Tout d’abord, laissez-moi dire brièvement un mot sur les origines du problème. Dans les années soixante, quand, sous la responsabilité des Évêques, il fallait traduire en allemand le Missel Romain, il existait un consensus exégétique sur le fait que le mot «la multitude», « beaucoup » en Isaïe 53, 11s., était une forme d’expression hébraïque pour indiquer la totalité, « tous ». Le mot « multitude » dans les récits de l’institution de Matthieu et de Marc aurait donc été un « sémitisme » et aurait du être traduit par « tous ». Ce concept s’appliqua aussi au texte latin directement à traduire, dans lequel le « pro multis » aurait renvoyé, à travers les récits évangéliques, à Isaïe 53 et par conséquent aurait du être traduit par « pour tous ». Ce consensus exégétique, entre temps, s’est effrité ; il n’existe plus. Dans la traduction œcuménique allemande de la Sainte Ecriture, dans le récit de la dernière Cène, on lit : « Ceci est mon sang, le sang de l’alliance, qui est versé pour beaucoup » (Mc 14, 24 ; cf. Mt 26, 28). Par là une chose très importante est mise en évidence : la restitution de « pro multis » par « pour tous » n’était pas une simple traduction, mais une interprétation, qui était et demeure fondée sûrement ; mais toutefois elle est bien une interprétation et elle est plus qu’une traduction.

Cette fusion de traduction et interprétation appartient, en un certain sens, aux principes qui, aussitôt après le Concile, guidèrent la traduction des livres liturgiques dans les langues modernes. On était conscient de ce que la Bible et les textes liturgiques étaient loin du monde du parler et du penser de l’homme d’aujourd’hui, si bien que même traduits ils seraient demeurés amplement incompréhensibles aux participants à la liturgie. C’était une entreprise nouvelle que les textes soient rendus accessibles, en traduction, aux participants à la liturgie, tout en demeurant, toutefois, à une grande distance de leur monde ; et, les textes sacrés apparaissaient ainsi justement dans leur grande distance. On s’est senti pour cela non seulement autorisés, mais même dans l’obligation de fondre déjà l’interprétation dans la traduction, et de raccourcir de cette façon la route vers les hommes, dont on voulait que le cœur et l’intelligence soient rejoints justement par ces paroles.

**Documents d’étude:**
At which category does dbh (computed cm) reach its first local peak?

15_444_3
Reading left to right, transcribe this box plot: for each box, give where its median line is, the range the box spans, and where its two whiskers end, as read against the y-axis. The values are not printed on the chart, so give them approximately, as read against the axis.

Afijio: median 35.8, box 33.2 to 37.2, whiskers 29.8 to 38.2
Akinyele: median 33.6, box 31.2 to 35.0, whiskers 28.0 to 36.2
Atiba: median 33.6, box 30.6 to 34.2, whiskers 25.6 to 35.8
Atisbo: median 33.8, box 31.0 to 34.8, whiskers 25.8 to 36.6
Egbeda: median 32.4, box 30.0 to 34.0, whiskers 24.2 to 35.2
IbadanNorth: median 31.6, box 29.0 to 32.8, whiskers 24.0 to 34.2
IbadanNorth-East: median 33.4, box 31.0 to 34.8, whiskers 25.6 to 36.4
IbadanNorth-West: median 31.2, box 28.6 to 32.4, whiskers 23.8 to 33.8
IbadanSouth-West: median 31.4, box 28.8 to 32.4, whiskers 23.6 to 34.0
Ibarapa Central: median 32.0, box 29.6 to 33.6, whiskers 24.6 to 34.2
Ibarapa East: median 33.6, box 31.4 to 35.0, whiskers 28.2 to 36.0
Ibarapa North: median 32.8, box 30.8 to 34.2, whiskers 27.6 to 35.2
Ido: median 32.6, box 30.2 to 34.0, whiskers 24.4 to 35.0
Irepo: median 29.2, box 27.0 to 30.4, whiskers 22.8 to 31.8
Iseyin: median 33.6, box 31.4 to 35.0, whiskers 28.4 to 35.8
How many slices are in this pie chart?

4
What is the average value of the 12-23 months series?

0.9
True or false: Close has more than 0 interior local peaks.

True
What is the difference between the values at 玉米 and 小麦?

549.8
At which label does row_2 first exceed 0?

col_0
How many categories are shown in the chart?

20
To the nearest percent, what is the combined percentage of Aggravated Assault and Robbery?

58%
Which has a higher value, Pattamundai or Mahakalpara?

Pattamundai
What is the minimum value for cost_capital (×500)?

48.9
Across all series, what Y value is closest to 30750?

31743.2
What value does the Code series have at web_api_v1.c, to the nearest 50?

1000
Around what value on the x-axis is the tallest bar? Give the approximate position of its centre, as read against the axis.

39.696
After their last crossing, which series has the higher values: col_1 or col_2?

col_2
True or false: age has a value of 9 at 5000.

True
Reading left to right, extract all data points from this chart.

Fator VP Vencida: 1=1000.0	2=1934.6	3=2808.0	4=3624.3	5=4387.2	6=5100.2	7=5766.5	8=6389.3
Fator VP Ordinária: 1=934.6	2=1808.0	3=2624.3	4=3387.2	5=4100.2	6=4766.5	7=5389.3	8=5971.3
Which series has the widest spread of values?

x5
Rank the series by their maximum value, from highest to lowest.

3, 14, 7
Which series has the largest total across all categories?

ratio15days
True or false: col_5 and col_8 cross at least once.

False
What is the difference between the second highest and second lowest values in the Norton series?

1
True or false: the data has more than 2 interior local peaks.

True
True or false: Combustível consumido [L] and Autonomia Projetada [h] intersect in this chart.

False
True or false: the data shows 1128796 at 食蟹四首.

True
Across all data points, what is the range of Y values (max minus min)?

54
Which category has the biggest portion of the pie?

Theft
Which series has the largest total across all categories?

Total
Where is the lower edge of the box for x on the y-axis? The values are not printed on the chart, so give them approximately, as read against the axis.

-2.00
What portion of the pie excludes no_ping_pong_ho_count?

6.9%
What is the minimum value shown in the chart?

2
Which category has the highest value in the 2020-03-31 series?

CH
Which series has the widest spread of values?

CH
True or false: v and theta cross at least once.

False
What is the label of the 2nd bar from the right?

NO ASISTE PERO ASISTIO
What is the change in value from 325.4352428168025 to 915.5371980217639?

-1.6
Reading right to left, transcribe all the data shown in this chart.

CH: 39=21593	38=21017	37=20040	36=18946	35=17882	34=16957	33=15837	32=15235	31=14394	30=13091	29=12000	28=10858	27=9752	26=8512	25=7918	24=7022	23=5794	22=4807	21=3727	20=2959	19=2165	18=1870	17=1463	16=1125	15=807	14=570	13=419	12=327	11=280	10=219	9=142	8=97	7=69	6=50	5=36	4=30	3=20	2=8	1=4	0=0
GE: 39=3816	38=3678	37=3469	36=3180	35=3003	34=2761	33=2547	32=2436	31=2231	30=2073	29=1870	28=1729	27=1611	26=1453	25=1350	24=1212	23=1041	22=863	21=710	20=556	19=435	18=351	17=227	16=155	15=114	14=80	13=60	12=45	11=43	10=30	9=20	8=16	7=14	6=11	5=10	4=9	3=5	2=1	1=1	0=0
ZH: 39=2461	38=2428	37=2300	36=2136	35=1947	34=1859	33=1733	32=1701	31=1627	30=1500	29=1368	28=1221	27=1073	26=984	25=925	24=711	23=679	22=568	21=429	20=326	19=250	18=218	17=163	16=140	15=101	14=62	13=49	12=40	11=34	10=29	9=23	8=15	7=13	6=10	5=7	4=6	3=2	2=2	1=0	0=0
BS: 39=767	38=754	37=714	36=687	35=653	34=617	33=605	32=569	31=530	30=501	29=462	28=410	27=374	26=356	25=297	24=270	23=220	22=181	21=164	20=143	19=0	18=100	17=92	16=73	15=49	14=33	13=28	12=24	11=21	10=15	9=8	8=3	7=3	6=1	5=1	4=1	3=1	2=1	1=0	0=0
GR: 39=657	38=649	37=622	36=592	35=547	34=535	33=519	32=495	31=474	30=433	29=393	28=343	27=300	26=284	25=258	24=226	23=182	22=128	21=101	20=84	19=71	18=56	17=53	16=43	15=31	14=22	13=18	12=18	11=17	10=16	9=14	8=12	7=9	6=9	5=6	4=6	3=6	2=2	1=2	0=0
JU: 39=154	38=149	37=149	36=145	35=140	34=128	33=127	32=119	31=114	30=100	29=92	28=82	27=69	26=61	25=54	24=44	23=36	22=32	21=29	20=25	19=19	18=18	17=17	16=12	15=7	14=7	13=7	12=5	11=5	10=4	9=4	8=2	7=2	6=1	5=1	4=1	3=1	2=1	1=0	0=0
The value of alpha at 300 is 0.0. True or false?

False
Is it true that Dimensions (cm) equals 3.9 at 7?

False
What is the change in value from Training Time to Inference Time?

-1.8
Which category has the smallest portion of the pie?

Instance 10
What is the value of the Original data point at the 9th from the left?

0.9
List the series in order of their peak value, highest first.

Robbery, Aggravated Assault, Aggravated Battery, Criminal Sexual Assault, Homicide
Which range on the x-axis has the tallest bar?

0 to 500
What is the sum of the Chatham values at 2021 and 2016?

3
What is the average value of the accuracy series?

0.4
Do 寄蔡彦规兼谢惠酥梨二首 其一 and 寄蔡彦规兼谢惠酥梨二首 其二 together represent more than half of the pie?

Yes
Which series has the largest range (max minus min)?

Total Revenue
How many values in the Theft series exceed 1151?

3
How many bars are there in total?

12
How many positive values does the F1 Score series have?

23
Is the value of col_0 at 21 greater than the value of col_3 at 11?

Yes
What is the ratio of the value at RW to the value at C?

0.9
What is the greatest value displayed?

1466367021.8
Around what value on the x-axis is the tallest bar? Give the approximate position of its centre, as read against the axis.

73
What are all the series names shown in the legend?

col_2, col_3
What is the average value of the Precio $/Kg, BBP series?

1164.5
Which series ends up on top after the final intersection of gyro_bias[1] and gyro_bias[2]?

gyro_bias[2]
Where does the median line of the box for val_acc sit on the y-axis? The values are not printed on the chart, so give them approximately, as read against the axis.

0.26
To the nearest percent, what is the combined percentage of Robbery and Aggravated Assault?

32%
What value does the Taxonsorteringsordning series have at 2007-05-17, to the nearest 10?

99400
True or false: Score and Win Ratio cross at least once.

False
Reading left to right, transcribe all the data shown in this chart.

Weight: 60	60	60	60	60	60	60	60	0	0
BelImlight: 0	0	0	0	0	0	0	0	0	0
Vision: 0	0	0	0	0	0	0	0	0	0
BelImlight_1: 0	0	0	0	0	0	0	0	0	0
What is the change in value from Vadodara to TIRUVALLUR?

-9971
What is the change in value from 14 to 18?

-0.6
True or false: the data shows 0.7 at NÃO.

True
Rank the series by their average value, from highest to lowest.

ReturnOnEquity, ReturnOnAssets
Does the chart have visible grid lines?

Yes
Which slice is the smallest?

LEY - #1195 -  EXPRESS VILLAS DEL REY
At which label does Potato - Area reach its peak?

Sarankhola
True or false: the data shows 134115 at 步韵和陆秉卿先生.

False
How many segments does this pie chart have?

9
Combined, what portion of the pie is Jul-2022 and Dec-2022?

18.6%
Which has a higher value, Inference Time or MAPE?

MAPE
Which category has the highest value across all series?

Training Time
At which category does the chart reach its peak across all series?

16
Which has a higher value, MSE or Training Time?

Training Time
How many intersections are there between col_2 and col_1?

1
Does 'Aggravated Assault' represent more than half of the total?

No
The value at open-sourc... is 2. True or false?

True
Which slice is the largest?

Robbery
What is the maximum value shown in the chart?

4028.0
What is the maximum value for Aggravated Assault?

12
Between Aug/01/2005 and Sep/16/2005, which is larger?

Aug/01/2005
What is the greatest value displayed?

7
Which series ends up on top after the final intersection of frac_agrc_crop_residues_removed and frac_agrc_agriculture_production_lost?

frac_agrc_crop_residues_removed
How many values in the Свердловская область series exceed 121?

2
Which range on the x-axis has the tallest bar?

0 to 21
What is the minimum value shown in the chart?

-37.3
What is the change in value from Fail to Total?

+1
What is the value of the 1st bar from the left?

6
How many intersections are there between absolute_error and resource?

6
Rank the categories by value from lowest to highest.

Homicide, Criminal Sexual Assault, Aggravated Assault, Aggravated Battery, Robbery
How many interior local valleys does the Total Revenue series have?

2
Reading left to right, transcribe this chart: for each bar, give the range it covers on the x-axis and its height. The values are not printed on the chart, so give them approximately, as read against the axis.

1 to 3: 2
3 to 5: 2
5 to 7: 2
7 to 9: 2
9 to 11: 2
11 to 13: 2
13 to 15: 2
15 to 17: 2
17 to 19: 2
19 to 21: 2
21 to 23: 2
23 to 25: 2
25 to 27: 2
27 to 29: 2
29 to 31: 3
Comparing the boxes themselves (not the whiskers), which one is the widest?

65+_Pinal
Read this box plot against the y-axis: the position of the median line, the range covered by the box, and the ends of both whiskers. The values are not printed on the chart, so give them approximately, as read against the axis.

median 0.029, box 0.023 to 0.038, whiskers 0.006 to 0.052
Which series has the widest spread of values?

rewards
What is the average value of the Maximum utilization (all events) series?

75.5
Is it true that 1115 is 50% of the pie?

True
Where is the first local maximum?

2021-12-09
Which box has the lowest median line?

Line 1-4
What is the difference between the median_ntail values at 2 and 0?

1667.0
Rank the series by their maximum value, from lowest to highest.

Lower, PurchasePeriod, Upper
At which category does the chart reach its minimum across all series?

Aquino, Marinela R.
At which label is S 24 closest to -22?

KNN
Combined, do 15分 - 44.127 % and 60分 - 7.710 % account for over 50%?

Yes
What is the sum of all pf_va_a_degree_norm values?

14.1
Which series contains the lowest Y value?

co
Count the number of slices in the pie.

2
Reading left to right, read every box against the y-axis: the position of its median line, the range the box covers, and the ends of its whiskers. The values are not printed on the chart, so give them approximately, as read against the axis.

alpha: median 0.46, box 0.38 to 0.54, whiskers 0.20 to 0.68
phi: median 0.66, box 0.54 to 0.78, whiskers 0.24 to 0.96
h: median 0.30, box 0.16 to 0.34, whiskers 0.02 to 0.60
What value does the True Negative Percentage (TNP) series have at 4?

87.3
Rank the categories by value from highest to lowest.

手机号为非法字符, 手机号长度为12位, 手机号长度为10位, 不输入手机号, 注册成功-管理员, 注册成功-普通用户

**Travail à faire:**
A. Selon le texte choisi, à quelle époque fallait-il traduire en allemand le Missel Romain ?
B. Renommez « category » en « label » dans la liste, de son début jusqu’à la ligne contenant « Reading left to right, transcribe this box » comprise, puis recopiez ces lignes sans aucune autre modification.

**Corrigé des exercices:**
A. Dans les années soixante.

B.
At which label does dbh (computed cm) reach its first local peak?

15_444_3
Reading left to right, transcribe this box plot: for each box, give where its median line is, the range the box spans, and where its two whiskers end, as read against the y-axis. The values are not printed on the chart, so give them approximately, as read against the axis.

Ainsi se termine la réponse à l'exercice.